I am always nervous when concert time comes around. Not because I think I am going to look bad, but because I want my students to perform to the best of their abilities.

Tonight went really well...I have a lot of grade 7 students who are ready to take it to the next level, and a good group of grade 8/9 students that can take the reigns if needed.

I love my kids.

Saturday, November 22, 2008

I Make Mistakes.

The other day I made a huge mistake. I did not realize it was so huge until I heard through the "grapevine" that these people were upset with me for what I had done. At first I was angry that people were talking behind my back. This was a very silly thing to do, since this only makes the situation worse in my mind and take the focus off of the real problem...ME!!

I think all of us have tried to justify a situation we have been in or try to deflect the blame we get on to someone else during a certain point in our lives. What does that do? Well, it could do a number of things. But admitting that we are wrong and confessing to the person that we wronged right away will not only make you fell better, but put the other person at ease as well.

When I was about 13 years old, I broke my best friend's arm. I kicked him with a baseball cleat and snapped his forearm for no apparently good reason at all. I really do not remember what happened after that, but I know there was a lot of resentment for a while. I felt awful about it, and even now I don't know if I ever asked for his forgiveness. Dean, if you are reading this, I am so sorry...I was so wrong in my actions. Please forgive me if you haven't already.

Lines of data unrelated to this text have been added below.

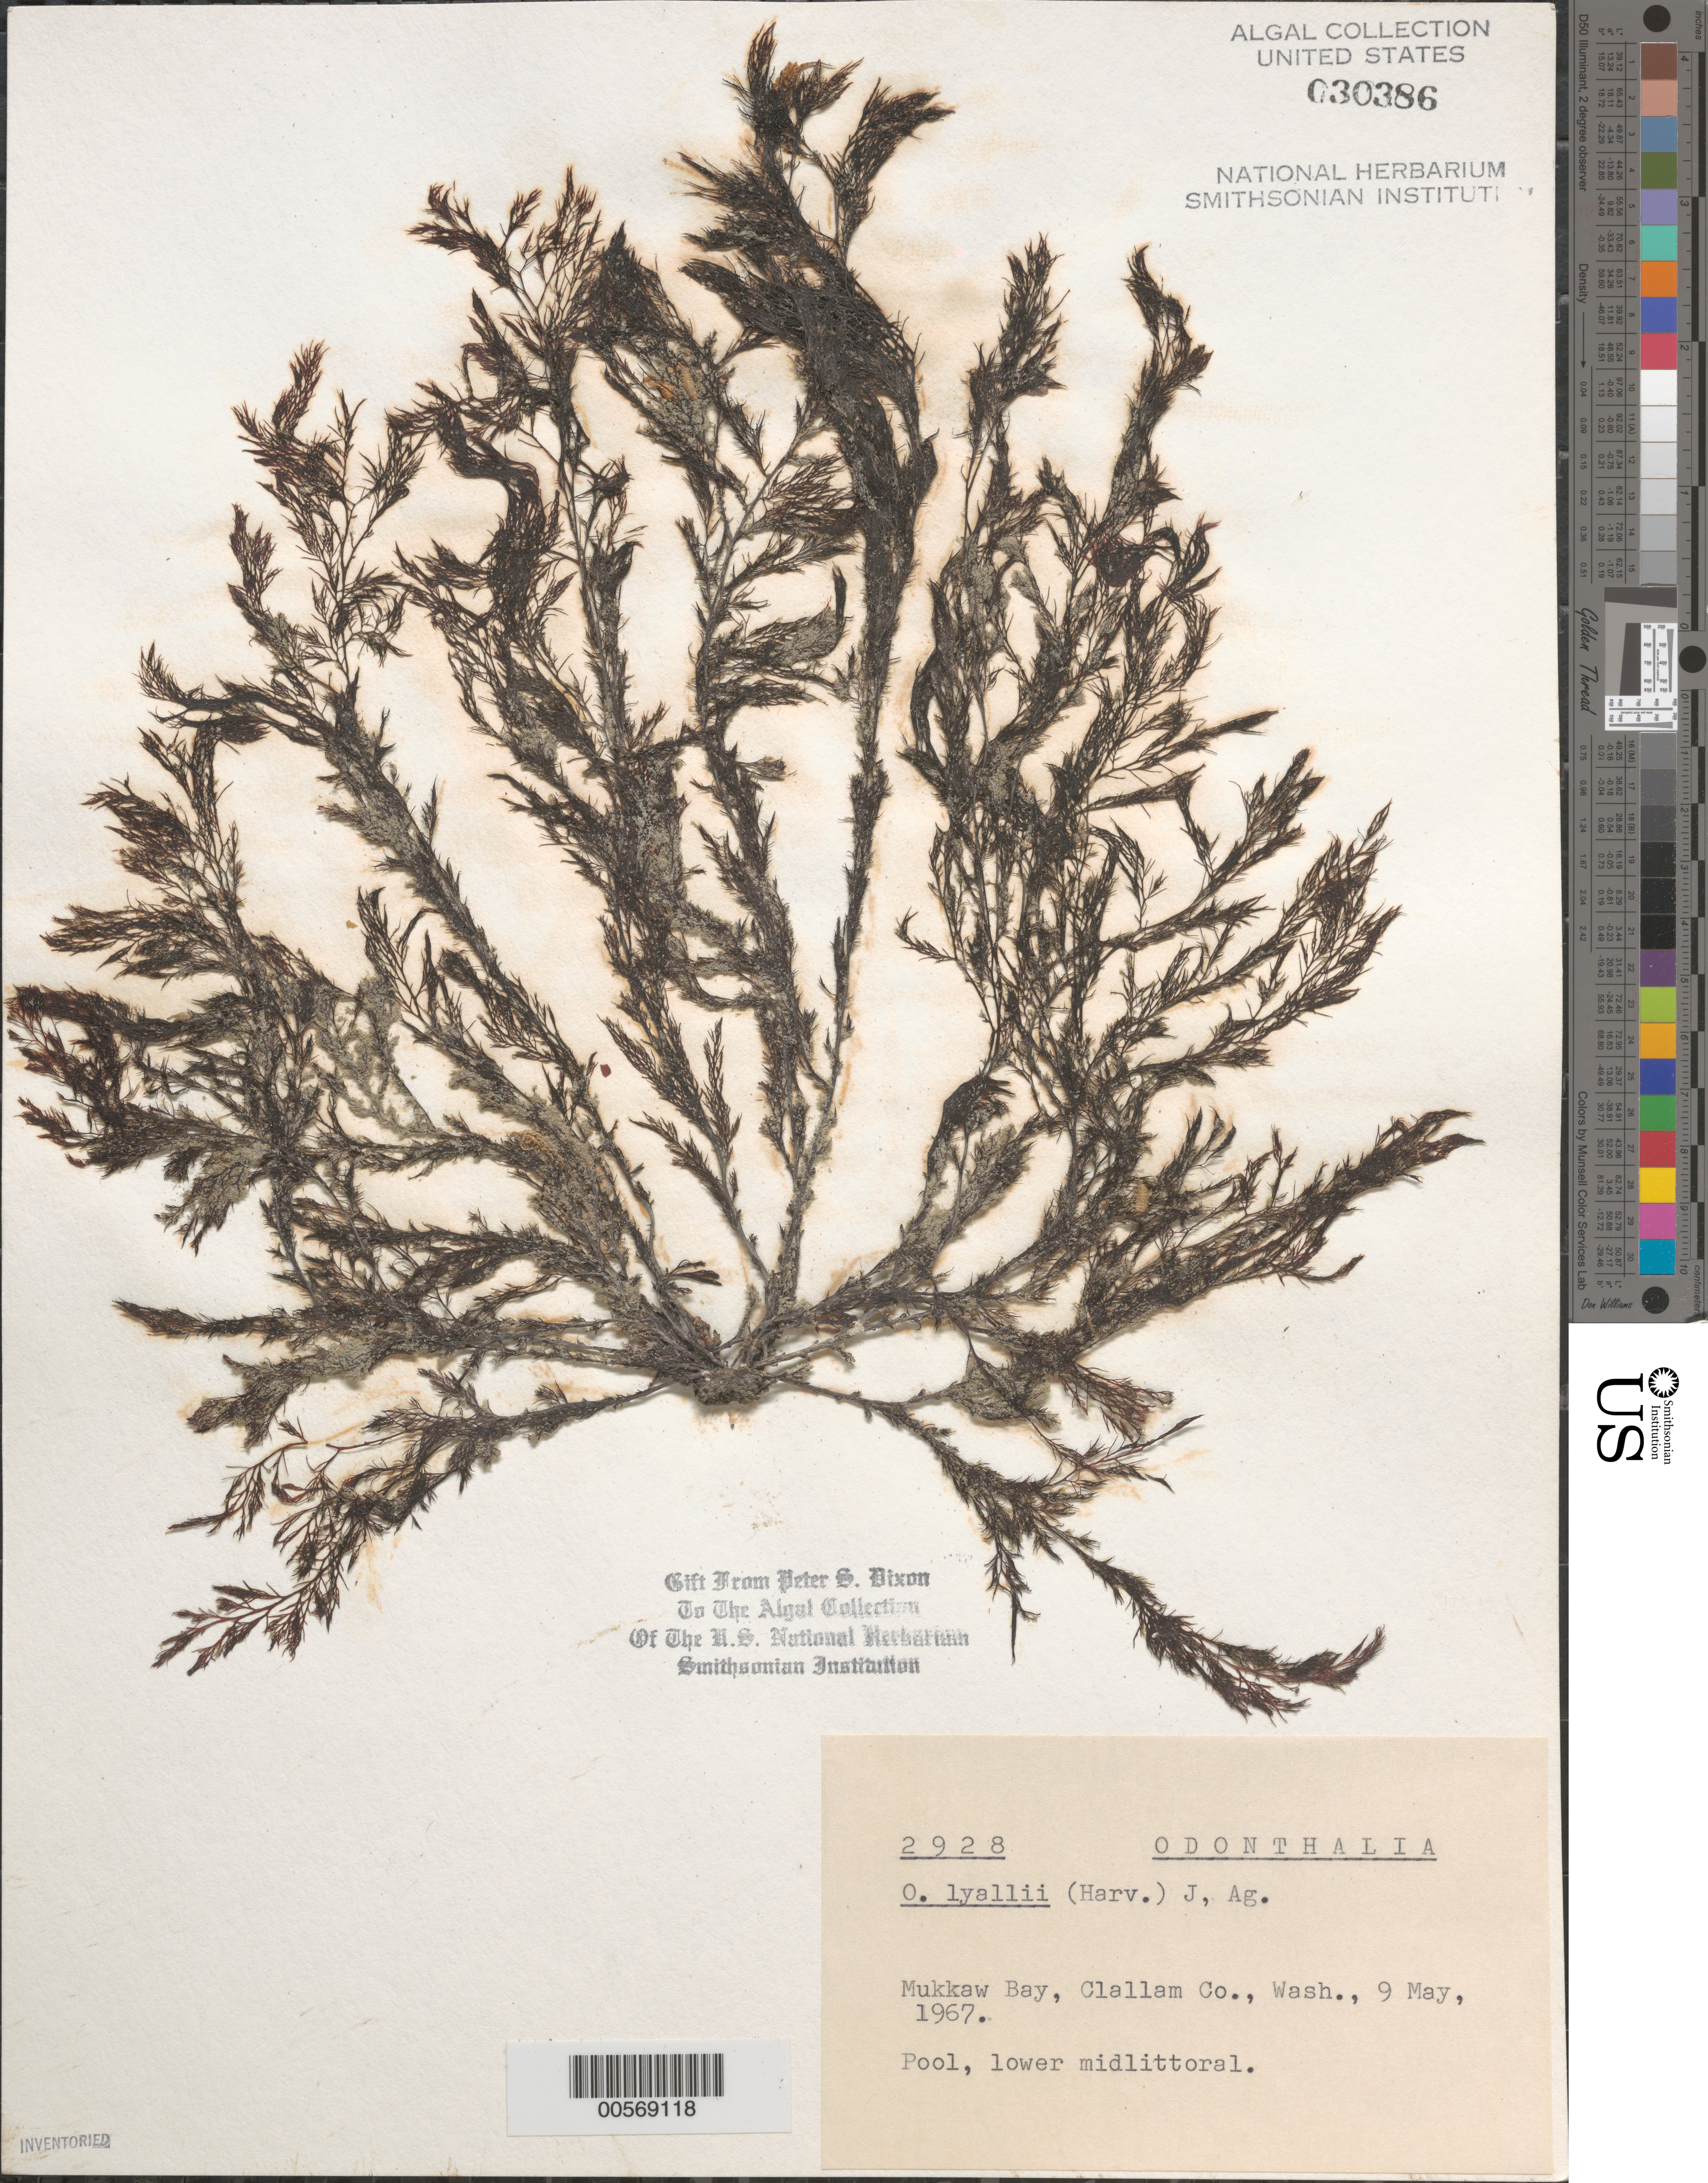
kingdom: Plantae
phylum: Rhodophyta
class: Florideophyceae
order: Ceramiales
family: Rhodomelaceae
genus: Odonthalia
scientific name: Odonthalia lyallii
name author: (Harv.) J. Agardh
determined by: Dixon, P. S.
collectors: P. S. Dixon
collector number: PSD 2928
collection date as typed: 09 May 1967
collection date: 1967-05-09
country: United States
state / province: Washington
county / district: Clallam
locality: Mukkaw Bay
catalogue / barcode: US 30386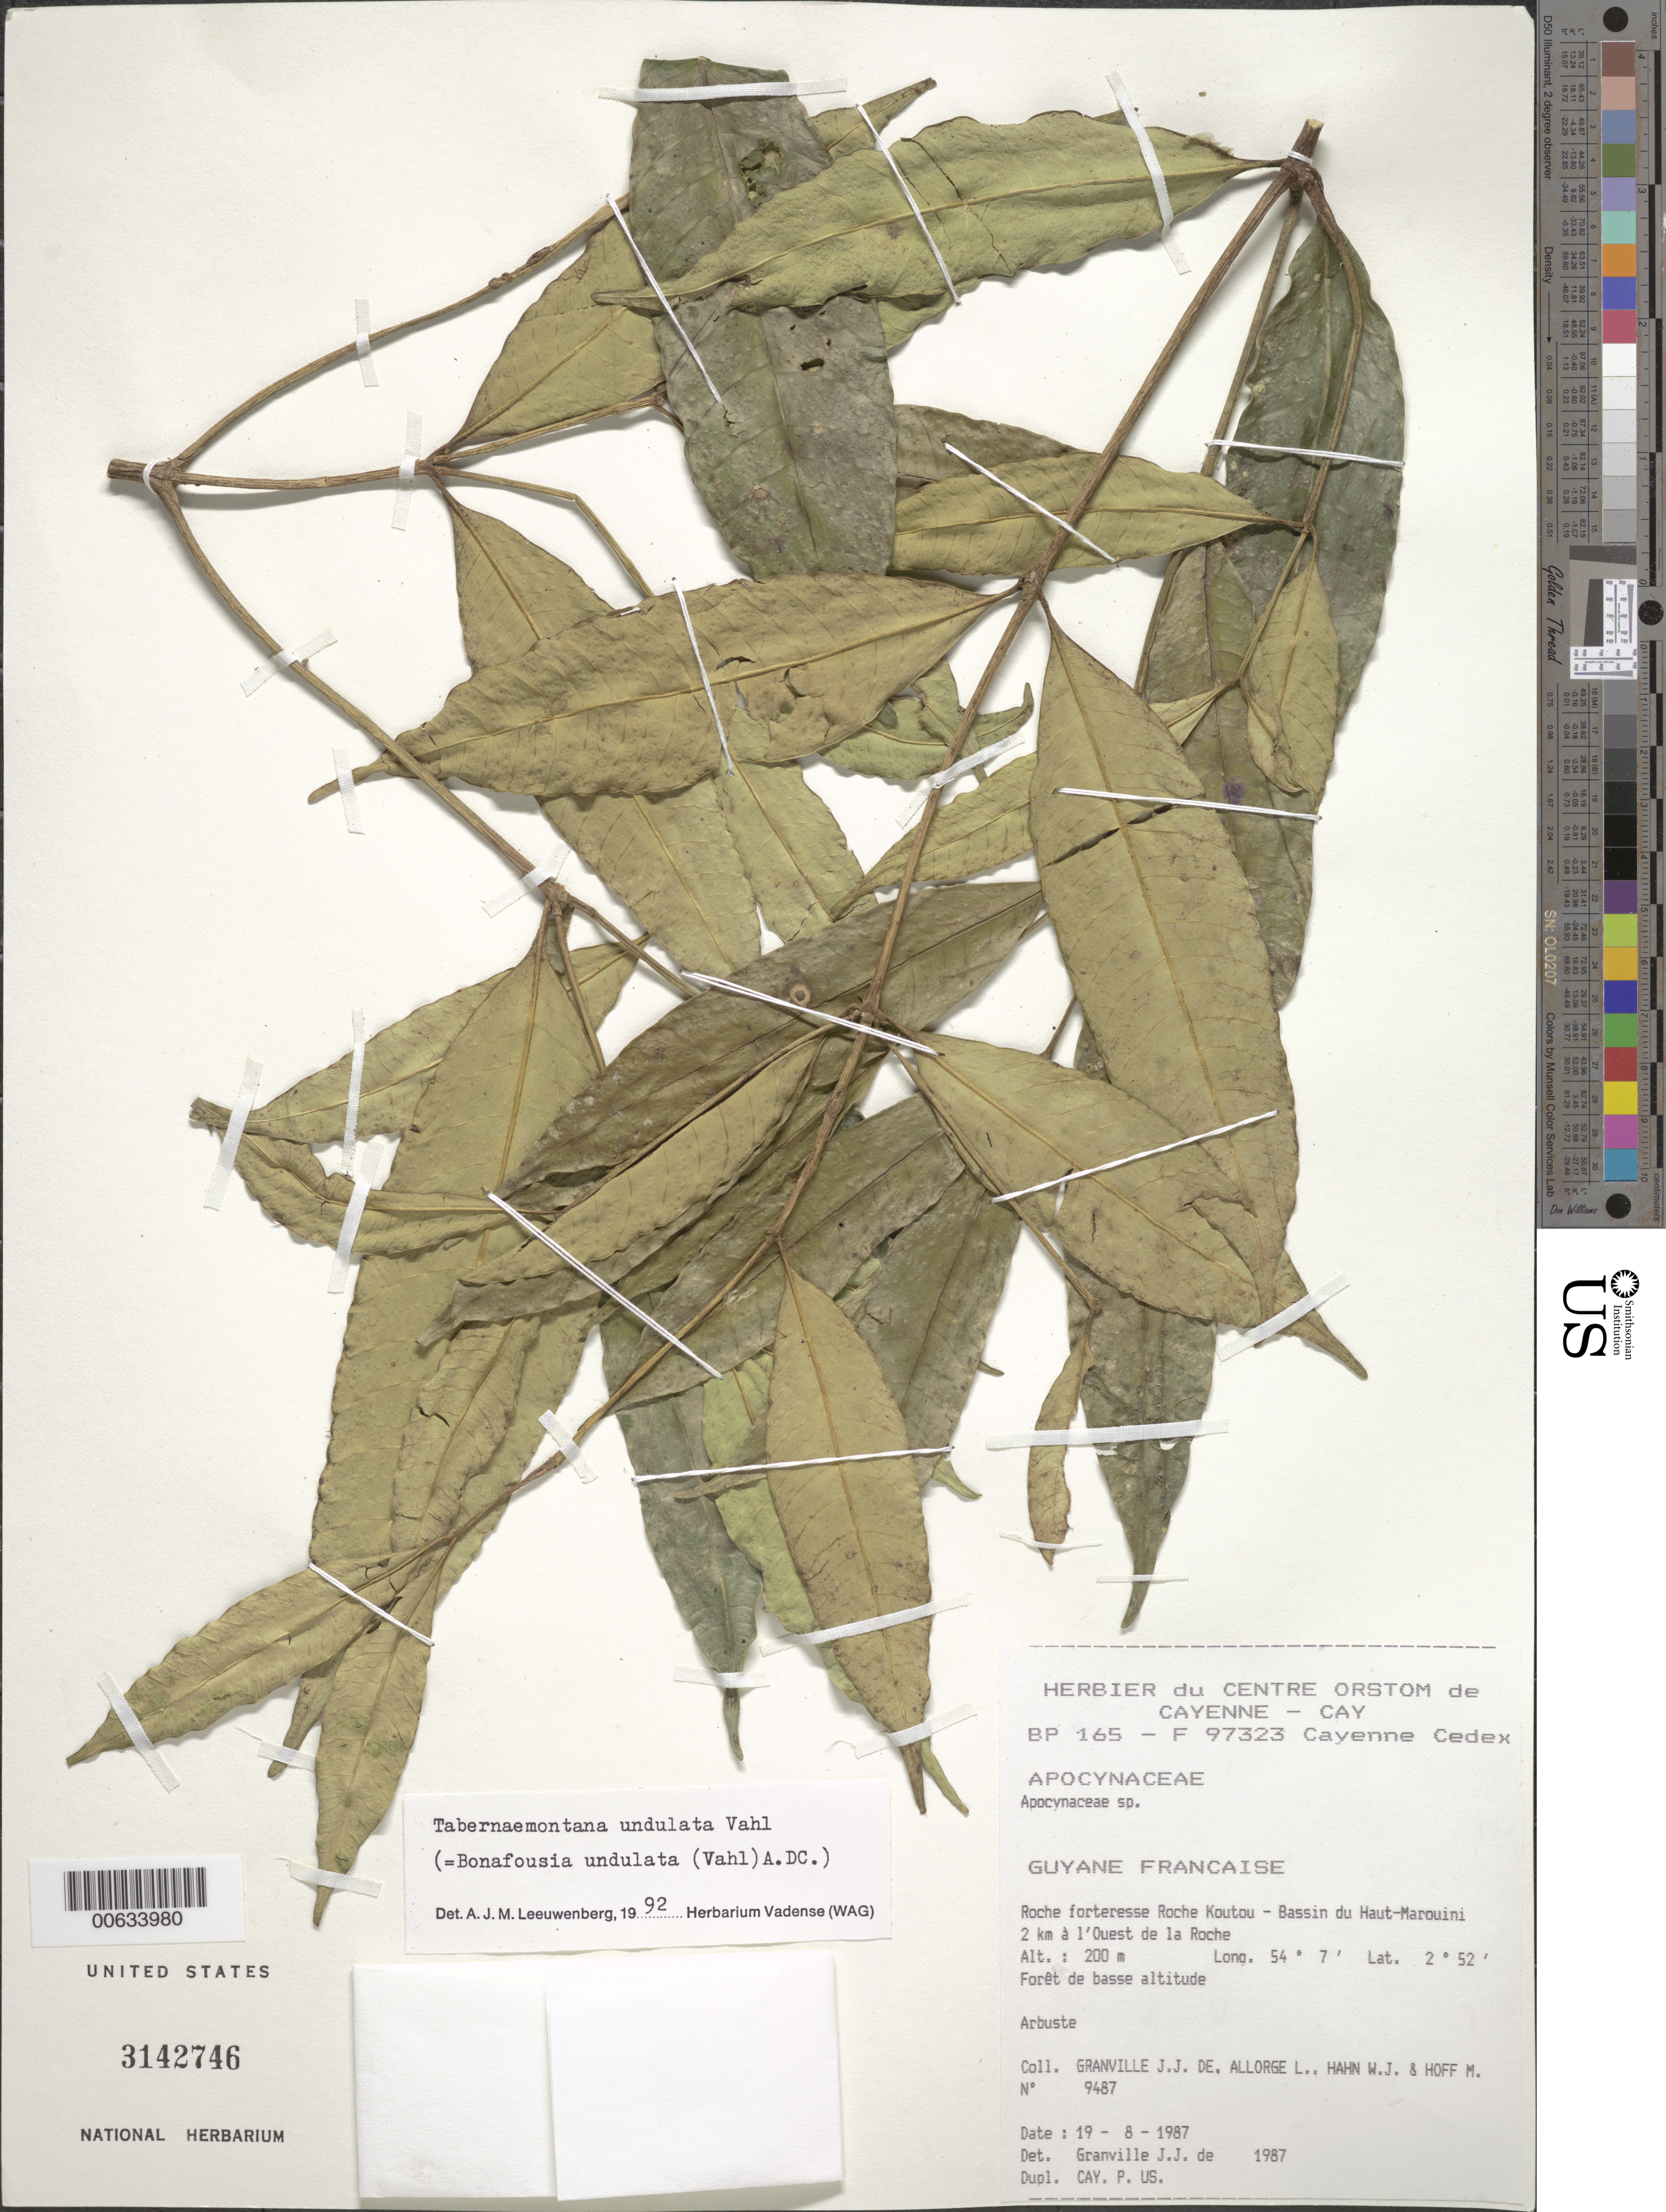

So what did I do with the recent problem? Well, nothing yet. I plan on talking with the people involved and admitting my wrong. This is much harder to do than it sounds, but in order fo me to go on in this life I need to have the humility of Christ and always put others first.

Tuesday, November 18, 2008

Half Truth?

Yesterday, I was plagued with the doubt...yes, THE Doubt.I have gone through some catastrophic change in my personal relationship with Christ. I have not been reading my Bible lately, and I know there is no excuse for that...and I know that this is the root of the doubt.I have to be careful about what or who I listen to as well if I do not read the word. The Devil will try to get his foothold into the depths of my mind as long as that is happening.

So the other day someone told me that I was not saved. This really surprised me, since he is a very knowledgeable christian man. He also has a lot of zeal, and some of it I believe to be misdirected. Just as I thought I was getting away from those kind of people, God puts then in front of me to challenge my faith.

After growing up in a religion that tells you that you never know if you will be saved until the day that Christ comes back, my ears really perked up when I heard these words...'"You are not saved." I really thought about it and the verse that always comes back to mind is John 3:16-

16
"For God so loved the world that he gave his one and only Son,[a] that whoever believes in him shall not perish but have eternal life.

Now I don't know about you, but to me this seems very clear. If you believe in Christ (which if you believe in something you accept it to be true) you will have eternal life...or SAVED!!

I need to do more reading, but I do know that I have the assurance that Christ is my savior and I do believe in Him...I do not want to do anything against his will. If I do, I will repent and try to never do it again. But he will accept me back if I have accepted him.

So do I have the doubt anymore? No, I do not.